▸ **EXERCISE INSTRUCTIONS**: Output every entry exactly, without any pictures.

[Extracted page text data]
==========

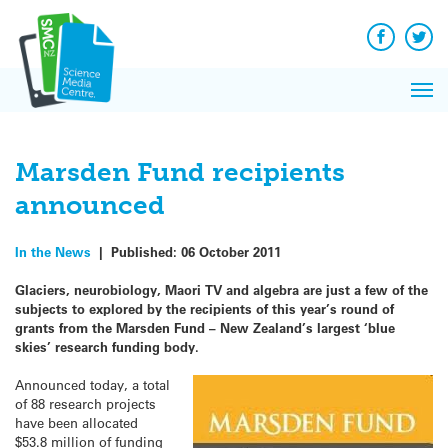
Q&A
Skip
Exp
to
Reacti
content
Facebook
Twit
In 
News
Pri
Reflec
Me
on Sc
Marsden Fund recipients
announced
In the News
|
Published:
06 October 2011
Glaciers, neurobiology, Maori TV and algebra are just a few of the
subjects to explored by the recipients of this year’s round of
grants from the Marsden Fund – New Zealand’s largest ‘blue
skies’ research funding body.
Announced today, a total
of 88 research projects
have been allocated
$53.8 million of funding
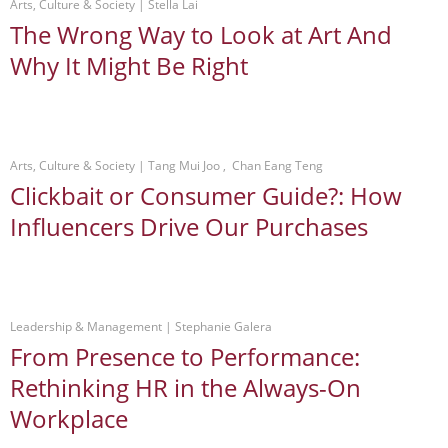
Arts, Culture & Society
 | 
Stella Lai
The Wrong Way to Look at Art And
Why It Might Be Right
Arts, Culture & Society
 | 
Tang Mui Joo , Chan Eang Teng
Clickbait or Consumer Guide?: How
Influencers Drive Our Purchases
Leadership & Management
 | 
Stephanie Galera
From Presence to Performance:
Rethinking HR in the Always-On
Workplace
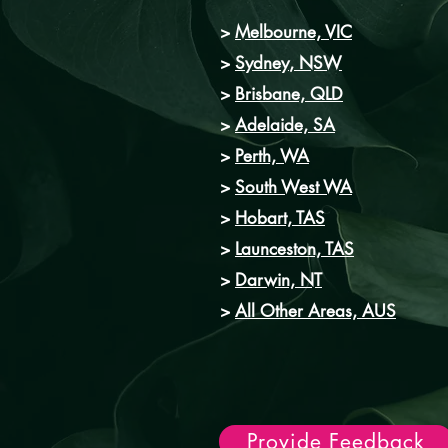
>
Melbourne, VIC
>
Sydney
, NSW
>
Brisbane, QLD
>
Adelaide, SA
>
Perth, WA
>
South West WA
>
Hobart, TAS
>
Launceston, TAS
>
Darwin, NT
>
All Other Areas, AUS
Provide Feedback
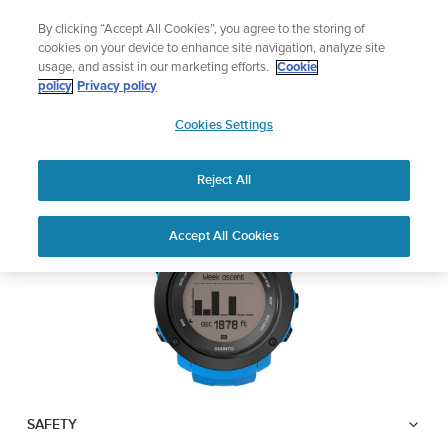
Skip
Add music to your swim
By clicking “Accept All Cookies”, you agree to the storing of
to
Shop Aqua
cookies on your device to enhance site navigation, analyze site
content
usage, and assist in our marketing efforts.
Cookie
SUUNTO AMBIT3
policy
Privacy policy
SUUNTO
VERTICAL
Cookies Settings
APAC
Reject All
Download PDF
Home
User
SUUNTO AMBIT3 VERTICAL
Accept All Cookies
Support
Guides
USER GUIDE
USER GUIDES
Get the most out of your Suunto product by checking the product
manual, watching the how-to videos, and reading the Questions
and Answers. Select your product from the drop-down menu
below.
SAFETY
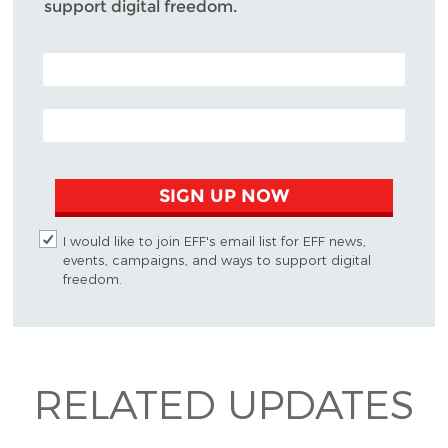
support digital freedom.
POSTAL CODE (OPTIONAL)
EMAIL ADDRESS
SIGN UP NOW
I would like to join EFF's email list for EFF news,
events, campaigns, and ways to support digital
freedom.
RELATED UPDATES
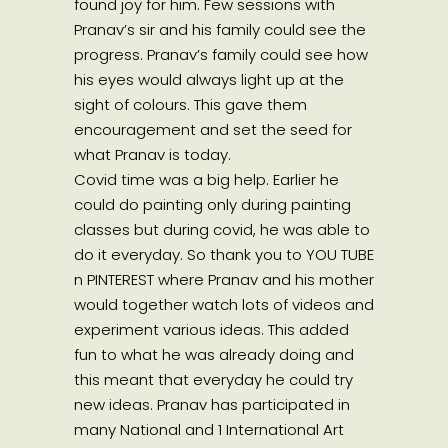
found joy for him. Few sessions with
Pranav’s sir and his family could see the
progress. Pranav’s family could see how
his eyes would always light up at the
sight of colours. This gave them
encouragement and set the seed for
what Pranav is today.
Covid time was a big help. Earlier he
could do painting only during painting
classes but during covid, he was able to
do it everyday. So thank you to YOU TUBE
n PINTEREST where Pranav and his mother
would together watch lots of videos and
experiment various ideas. This added
fun to what he was already doing and
this meant that everyday he could try
new ideas. Pranav has participated in
many National and 1 International Art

==========

▸ **EXERCISE SOLUTION**:
Q&A
Skip
Exp
to
Reacti
content
Facebook
Twit
In 
News
Pri
Reflec
Me
on Sc
Marsden Fund recipients
announced
In the News
|
Published:
06 October 2011
Glaciers, neurobiology, Maori TV and algebra are just a few of the
subjects to explored by the recipients of this year’s round of
grants from the Marsden Fund – New Zealand’s largest ‘blue
skies’ research funding body.
Announced today, a total
of 88 research projects
have been allocated
$53.8 million of funding
Arts, Culture & Society
 | 
Stella Lai
The Wrong Way to Look at Art And
Why It Might Be Right
Arts, Culture & Society
 | 
Tang Mui Joo , Chan Eang Teng
Clickbait or Consumer Guide?: How
Influencers Drive Our Purchases
Leadership & Management
 | 
Stephanie Galera
From Presence to Performance:
Rethinking HR in the Always-On
Workplace
>
Melbourne, VIC
>
Sydney
, NSW
>
Brisbane, QLD
>
Adelaide, SA
>
Perth, WA
>
South West WA
>
Hobart, TAS
>
Launceston, TAS
>
Darwin, NT
>
All Other Areas, AUS
Provide Feedback
Skip
Add music to your swim
By clicking “Accept All Cookies”, you agree to the storing of
to
Shop Aqua
cookies on your device to enhance site navigation, analyze site
content
usage, and assist in our marketing efforts.
Cookie
SUUNTO AMBIT3
policy
Privacy policy
SUUNTO
VERTICAL
Cookies Settings
APAC
Reject All
Download PDF
Home
User
SUUNTO AMBIT3 VERTICAL
Accept All Cookies
Support
Guides
USER GUIDE
USER GUIDES
Get the most out of your Suunto product by checking the product
manual, watching the how-to videos, and reading the Questions
and Answers. Select your product from the drop-down menu
below.
SAFETY
support digital freedom.
POSTAL CODE (OPTIONAL)
EMAIL ADDRESS
SIGN UP NOW
I would like to join EFF's email list for EFF news,
events, campaigns, and ways to support digital
freedom.
RELATED UPDATES
found joy for him. Few sessions with
Pranav’s sir and his family could see the
progress. Pranav’s family could see how
his eyes would always light up at the
sight of colours. This gave them
encouragement and set the seed for
what Pranav is today.
Covid time was a big help. Earlier he
could do painting only during painting
classes but during covid, he was able to
do it everyday. So thank you to YOU TUBE
n PINTEREST where Pranav and his mother
would together watch lots of videos and
experiment various ideas. This added
fun to what he was already doing and
this meant that everyday he could try
new ideas. Pranav has participated in
many National and 1 International Art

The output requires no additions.